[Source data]
------

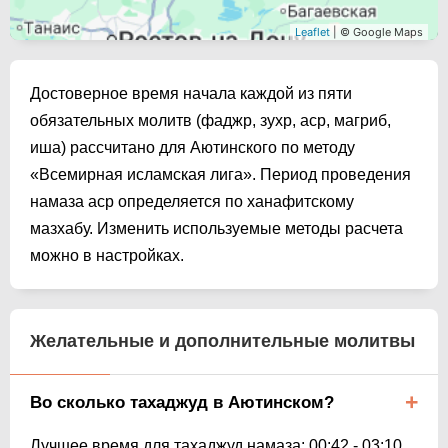
Leaflet
| © Google Maps
Достоверное время начала каждой из пяти
обязательных молитв (фаджр, зухр, аср, магриб,
иша) рассчитано для Аютинского по методу
«Всемирная исламская лига». Период проведения
намаза аср определяется по ханафитскому
мазхабу. Изменить используемые методы расчета
можно в настройках.
Желательные и дополнительные молитвы
Во сколько тахаджуд в Аютинском?
Лучшее время для тахаджуд намаза:
00:42
-
03:10
.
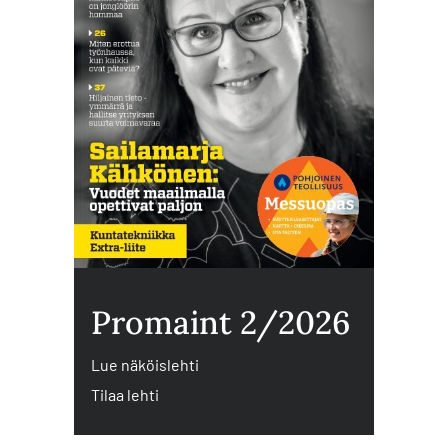
Promaint 2/2026
Lue näköislehti
Tilaa lehti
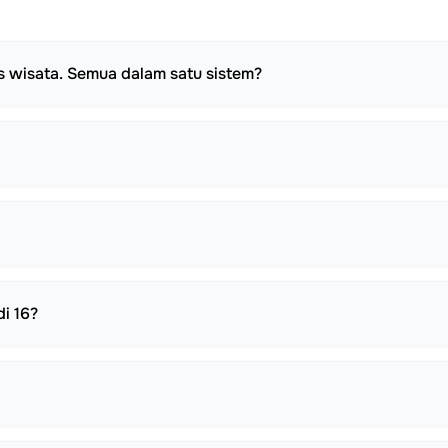
s wisata. Semua dalam satu sistem?
i 16?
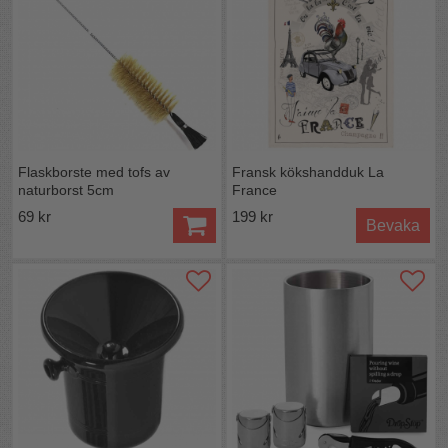
Nu kan diskkulorna rengöras under vattenkranen eller i
diskbaljan utan att de rinner ut i avloppet. Använd helst
inte diskmedel då det kan lämna smak efter sig. Kulorna
förvaras i behålllaren tills att det är dags för nästa
användning.
Flaskborste med tofs av
Fransk kökshandduk La
naturborst 5cm
France
69 kr
199 kr
Bevaka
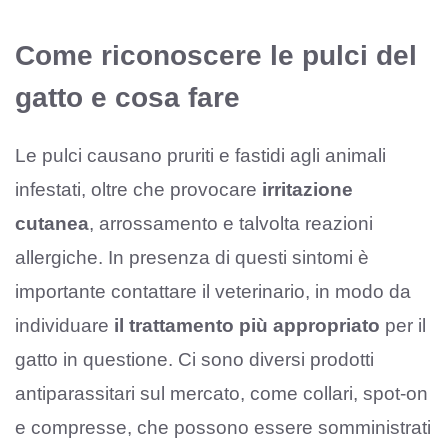
Come riconoscere le pulci del
gatto e cosa fare
Le pulci causano pruriti e fastidi agli animali
infestati, oltre che provocare
irritazione
cutanea
, arrossamento e talvolta reazioni
allergiche. In presenza di questi sintomi è
importante contattare il veterinario, in modo da
individuare
il trattamento più appropriato
per il
gatto in questione. Ci sono diversi prodotti
antiparassitari sul mercato, come collari, spot-on
e compresse, che possono essere somministrati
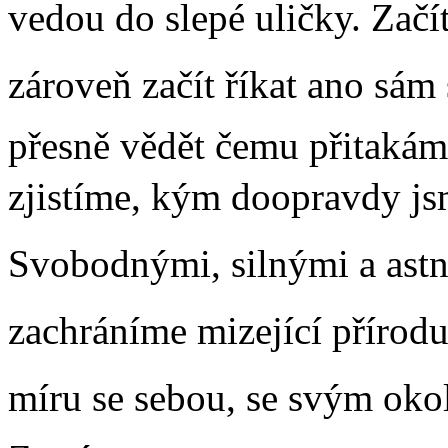
vedou do slepé uličky. Začí
zároveň začít říkat ano s
přesně vědět čemu přitakáme
zjistíme, kým doopravdy jsm
Svobodnými, silnými a ast
zachráníme mizející přírodu
míru se sebou, se svým okol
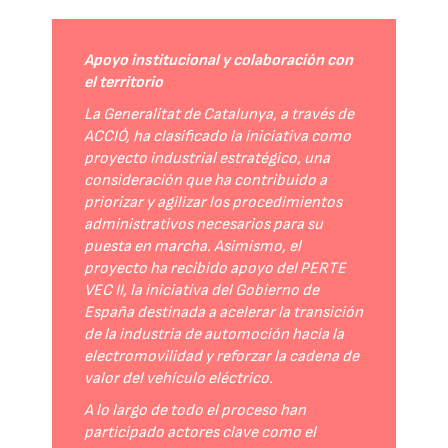
Apoyo institucional y colaboración con
el territorio
La Generalitat de Catalunya, a través de
ACCIÓ, ha clasificado la iniciativa como
proyecto industrial estratégico, una
consideración que ha contribuido a
priorizar y agilizar los procedimientos
administrativos necesarios para su
puesta en marcha. Asimismo, el
proyecto ha recibido apoyo del PERTE
VEC II, la iniciativa del Gobierno de
España destinada a acelerar la transición
de la industria de automoción hacia la
electromovilidad y reforzar la cadena de
valor del vehículo eléctrico.
A lo largo de todo el proceso han
participado actores clave como el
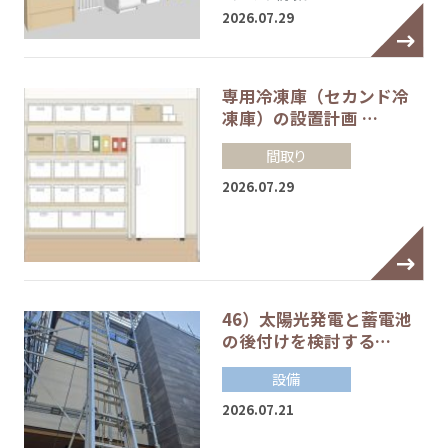
2026.07.29
専用冷凍庫（セカンド冷
凍庫）の設置計画 …
間取り
2026.07.29
46）太陽光発電と蓄電池
の後付けを検討する…
設備
2026.07.21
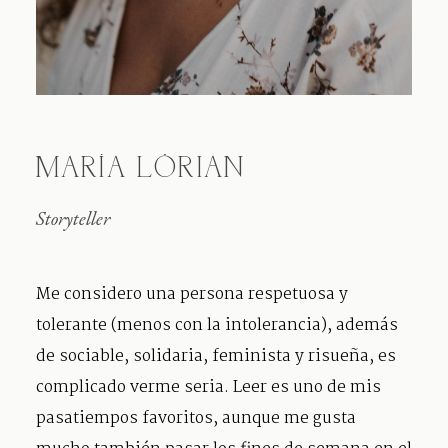
MARÍA LÓRIAN
Storyteller
Me considero una persona respetuosa y
tolerante (menos con la intolerancia), además
de sociable, solidaria, feminista y risueña, es
complicado verme seria. Leer es uno de mis
pasatiempos favoritos, aunque me gusta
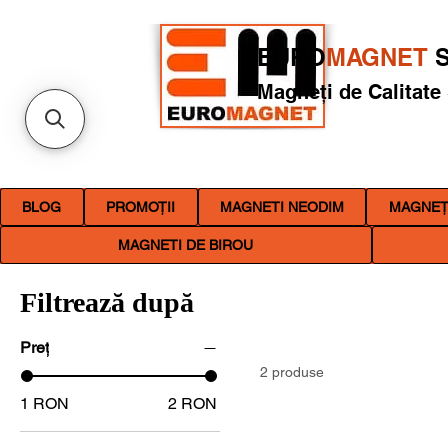
EURO
MAGNET
S
Magneți de Calitate
BLOG
PROMOȚII
MAGNETI NEODIM
MAGNEȚI
MAGNETI DE BIROU
Filtrează după
Preț
2 produse
1 RON
2 RON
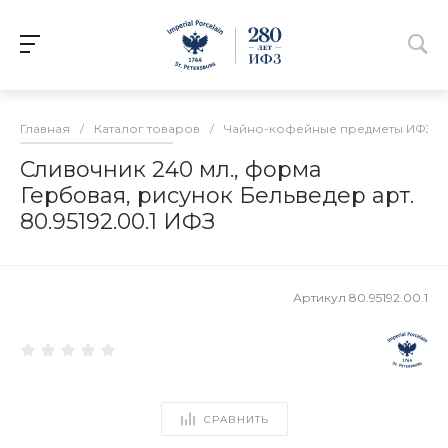
Главная
/
Каталог товаров
/
Чайно-кофейные предметы ИФЗ
/
Сливочник 240 мл., форма
Гербовая, рисунок Бельведер арт.
80.95192.00.1 ИФЗ
Артикул
80.95192.00.1
СРАВНИТЬ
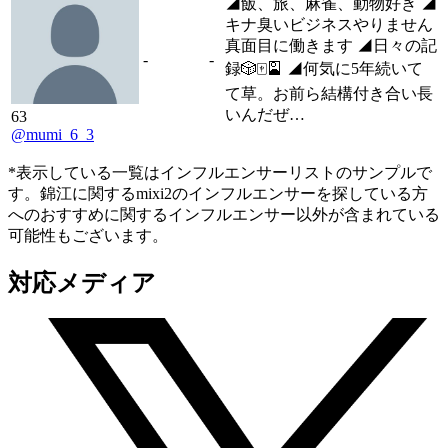
◢飯、旅、麻雀、動物好き ◢
キナ臭いビジネスやりません
真面目に働きます ◢日々の記
-
-
録🎲🀄🎴 ◢何気に5年続いて
て草。お前ら結構付き合い長
いんだぜ…
63
@mumi_6_3
*表示している一覧はインフルエンサーリストのサンプルで
す。錦江に関するmixi2のインフルエンサーを探している方
へのおすすめに関するインフルエンサー以外が含まれている
可能性もございます。
対応メディア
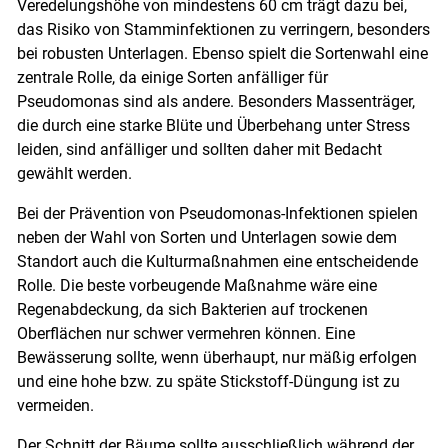
Veredelungshöhe von mindestens 60 cm trägt dazu bei,
das Risiko von Stamminfektionen zu verringern, besonders
bei robusten Unterlagen. Ebenso spielt die Sortenwahl eine
zentrale Rolle, da einige Sorten anfälliger für
Pseudomonas sind als andere. Besonders Massenträger,
die durch eine starke Blüte und Überbehang unter Stress
leiden, sind anfälliger und sollten daher mit Bedacht
gewählt werden.
Bei der Prävention von Pseudomonas-Infektionen spielen
neben der Wahl von Sorten und Unterlagen sowie dem
Standort auch die Kulturmaßnahmen eine entscheidende
Rolle. Die beste vorbeugende Maßnahme wäre eine
Regenabdeckung, da sich Bakterien auf trockenen
Oberflächen nur schwer vermehren können. Eine
Bewässerung sollte, wenn überhaupt, nur mäßig erfolgen
und eine hohe bzw. zu späte Stickstoff-Düngung ist zu
vermeiden.
Der Schnitt der Bäume sollte ausschließlich während der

------

Working from the entries above, reproduce exactly and only the lines beginning with the line that has "намаза аср определяется по ханафитскому" and ending with the line that has "diskbaljan utan att"; omit all pictures.

намаза аср определяется по ханафитскому
мазхабу. Изменить используемые методы расчета
можно в настройках.
Желательные и дополнительные молитвы
Во сколько тахаджуд в Аютинском?
Лучшее время для тахаджуд намаза:
00:42
-
03:10
.
Promaint 2/2026
Lue näköislehti
Tilaa lehti
s wisata. Semua dalam satu sistem?
i 16?
Nu kan diskkulorna rengöras under vattenkranen eller i
diskbaljan utan att de rinner ut i avloppet. Använd helst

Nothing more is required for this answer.